27 Tonnes of Emergency Medical Equipment by Air Freight
5th April 2022
When a European Government needed emergency medical supplies at the beginning of 2022, the rush was on to facilitate the delivery before the start of Chinese New Year.
Two shipments bounced despite the carrier taking a deposit
Just days before a clients cargo was due to be shipped by air cargo from China to Europe, the carrier informed Spatial Global, it had returned the deposit and bounced the cargo because it had sold the space at a higher rate. With only days before China shutdown for their New Year holiday celebrations, Spatial Global was left with a big problem.
The importance of Agency and Carrier Connections
A combination of limited carrier slots; escalating prices; larger customers muscling in, and gazumping booked shipments; has resulted in one off cargo projects becoming difficult to place. Although let down by the carrier, the Spatial Global freight team were determined to get the urgent medical goods delivered to the European Government on behalf of their UK based client.
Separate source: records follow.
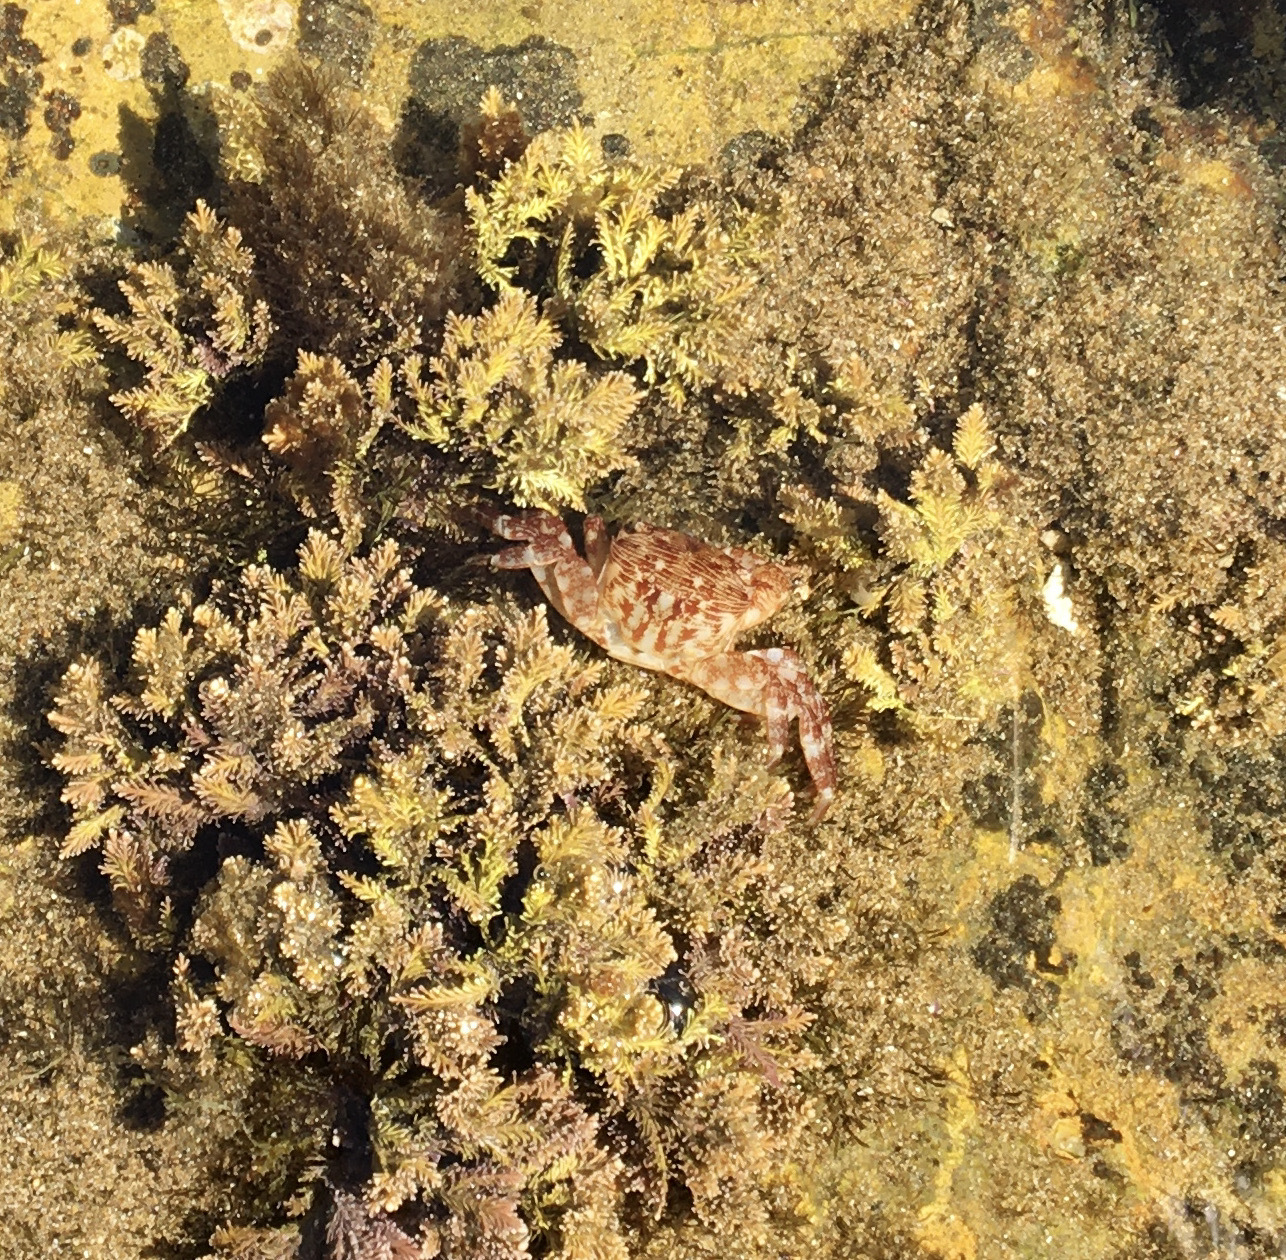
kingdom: Animalia
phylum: Arthropoda
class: Malacostraca
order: Decapoda
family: Grapsidae
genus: Pachygrapsus
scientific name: Pachygrapsus crassipes
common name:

Despite the odds, this was successfully achieved, and only possible because of the Spatial Global teams extensive industry connections. Connections built over decades in the business – coupled with a creative, solutions focused approach, to overcoming obstacles. This combination of connections and know-how, got the urgent medical goods from China to Europe, as cost effectively and quickly as possible. This shipment could have cost £1000’s more, but Spatial Global managed to get the goods moved for around the original budget.
A creative freight forwarding solution from the 'can do' people
The 27,000 kg consignment was spilt down into two shipments;
Shipment 1, a 1000 cartons (13,500 kgs) were split over 3 air waybills for transit, all went via Amsterdam and then needed to be checked and configured on pallets for strict booking in at HSE. Where they were then consolidated into a single load and transported several thousand kilometers by road, to their final destination.
Our agent then found space on a scheduled charter already booked but via Hamburg for shipment 2. The remaining 1000 cartons (13,500 kgs), were shipped on a single air waybill from Shanghai to Hamburg. The onward journey from Hamburg to the final destination, was again consolidated into a single load and transported several thousand kilometers by road.
Air freight capacity should begin to grow again as passenger flights return
Whilst there are some clear signs of normality as passenger flights return, the global air cargo system remains under capacity pressure. This is partly due to the war in Europe, following Russia's invasion of Ukraine. Planes are banned from Russian airspace, are now flying from China via Kuala Lumpur, Dubai and on to Europe.